Keep the managed process alive in a nomad job after shutting down the nomad agent

wfeng-fsde · June 2, 2021, 1:25am

We have a nomad job with both kill_signal, kill_timeout configured in the main task, which is to control the process shutdown behavior when nomad needs to kill it. I removed these configs in the hopes to not kill the process when I shut down the nomad agent on the host (I have a special use case that requires me to do it this way such that I can do controlled manual upgrade of the process). However, every time I go in and shut down the nomad agent, nomad will kill my process first before killing the agent. I’m not sure which configuration in my nomad job is controlling this behavior.

here’s my nomad job (without the details):

job "myjob" {
  type             = "service"

  region          = "${nomad_region}"
  datacenters     = ["${nomad_datacenter}"]

  constraint {
    operator  = "distinct_hosts"
    value     = "true"
  }

  meta {
  ...
  }

  group "main" {
    count = 3

    constraint {
      attribute = "$${meta.ResourceId}"
      operator     = "=="
      value     = "${resource_id}"
    }

    update {
      max_parallel        = 1
      health_check        = "checks"
      min_healthy_time    = "30s"
      healthy_deadline    = "24h"
      progress_deadline   = "25h"
      auto_revert         = false
      canary              = 0
    }

    # using `delay` mode to have nomad keep trying on the same node instead of
    # trying to schedule the task group onto another node
    #
    # ref: https://www.nomadproject.io/docs/job-specification/restart.html
    restart {
      attempts  = 10
      interval  = "15m"
      delay     = "5s"
      mode      = "delay"
    }

    reschedule {
      unlimited      = false
      attempts       = 0
      interval       = "1h"
      delay          = "30s"
      delay_function = "exponential"
      max_delay      = "30m"
    }

    ephemeral_disk {
      size = 2048 #MB
    }

    task "my-prestart" {
      lifecycle {
        hook    = "prestart"
        sidecar = false
      }
      driver = "raw_exec"

      config {
        command = "/bin/bash"
        args = [
          "local/start",
        ]
      }

      template {
        destination = "local/start"
        data = <<EOH
#!/bin/bash
set -x
...
echo 'done preparing for kafka...'
EOH
    }

    }

    task "main" {
      leader = true
      driver = "raw_exec"

      artifact {
        source      = "..."
        destination = "local/kafka"
      }

      artifact {
        source      = "..."
        destination = "local/zookeeper"
      }

      logs {
        max_files     = 2
        max_file_size = 500
      }

      env {
        ...
      }

      config {
        command = "/bin/bash"
        args = [
          "local/start"

▶ **ACTIONS TO TAKE**:
**A.** Answer these questions about the Nomad forum thread:
(i) What count is set for the group "main"?
(ii) What mode is set in the restart block?
(iii) Which driver does the task "my-prestart" use?
**B.** Resume the Nomad forum thread from where it stops.
The chart comprehension lines play no part in these tasks.

Chart comprehension data

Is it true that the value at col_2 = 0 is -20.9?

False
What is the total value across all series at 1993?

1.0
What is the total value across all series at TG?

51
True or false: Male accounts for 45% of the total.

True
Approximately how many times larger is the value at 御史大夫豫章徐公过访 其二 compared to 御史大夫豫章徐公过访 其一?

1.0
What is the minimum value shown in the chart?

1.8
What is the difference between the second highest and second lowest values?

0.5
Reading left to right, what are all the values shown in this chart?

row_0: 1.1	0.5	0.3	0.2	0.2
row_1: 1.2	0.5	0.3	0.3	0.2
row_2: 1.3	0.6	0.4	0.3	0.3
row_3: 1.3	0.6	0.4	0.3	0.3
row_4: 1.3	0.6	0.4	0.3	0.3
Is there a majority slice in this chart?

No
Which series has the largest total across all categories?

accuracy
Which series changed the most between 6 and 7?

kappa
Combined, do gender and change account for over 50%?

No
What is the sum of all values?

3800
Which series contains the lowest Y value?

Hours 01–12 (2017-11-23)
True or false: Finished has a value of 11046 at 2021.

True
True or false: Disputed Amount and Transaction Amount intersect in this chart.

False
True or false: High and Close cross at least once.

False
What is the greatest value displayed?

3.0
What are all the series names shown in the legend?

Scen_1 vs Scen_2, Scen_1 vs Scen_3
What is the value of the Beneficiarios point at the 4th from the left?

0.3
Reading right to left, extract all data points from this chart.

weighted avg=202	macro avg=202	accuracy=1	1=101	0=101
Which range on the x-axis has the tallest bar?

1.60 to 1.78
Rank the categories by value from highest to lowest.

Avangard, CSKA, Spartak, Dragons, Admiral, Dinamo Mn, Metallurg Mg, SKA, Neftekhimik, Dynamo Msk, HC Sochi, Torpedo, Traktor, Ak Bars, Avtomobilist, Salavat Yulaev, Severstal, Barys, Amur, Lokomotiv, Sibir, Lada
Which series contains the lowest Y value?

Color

▶ **SOLVED TASKS**:
**A.**
(i) 3
(ii) "delay"
(iii) raw_exec

**B.**
        ]
      }

      template {
        destination = "local/start"
        data = <<EOH
#!/bin/bash
...
EOH
      }

      template {
        destination = "local/kafka-server.properties"
        change_mode = "noop"
        splay = "40m"
        data = <<EOH
############################# Server Basics #############################
...
EOH
      }

      resources {
        network {
          port "kafka" {
              static = ${port_kafka_client}
          }
        }
      }

      service {
        name            = "$${NOMAD_JOB_NAME}"
        tags            = ["resource_type:$${meta.ResourceType}", "version:$${NOMAD_META_KAFKA_VERSION}", "release_watermark:${release_watermark}"]
        address_mode    = "host"
        port            = "kafka"

        check {
          name      = "kafka port check"
          type      = "tcp"
          port      = "kafka"
          interval  = "15s"
          timeout   = "5s"
        } # end of check

        check {
          name      = "zk broker registration check"
          type      = "script"
          command   = "/bin/bash"
          args      = [
            "-c",
            "docker run --rm -e KAFKA_BROKER_IP=$${attr.unique.network.ip-address} -e ZK_SVC_NAME=$${NOMAD_META_ZK_SVC_NAME} -e ZK_KAFKA_ROOT=$${NOMAD_META_ZK_KAFKA_ROOT} --network host docker.amz.relateiq.com/ops/kzcheck:86d98c8"
            ]
          interval  = "30s"
          # for frankfurt pulling the hc docker image original 5s timeout could
          # be too short, increased timeout to 15s
          timeout   = "15s"
        }

      } # end of service
    } # end of task

  } # end of group

  migrate {
    max_parallel         = 1
    health_check         = "checks"
    min_healthy_time     = "10s"
    healthy_deadline     = "5m"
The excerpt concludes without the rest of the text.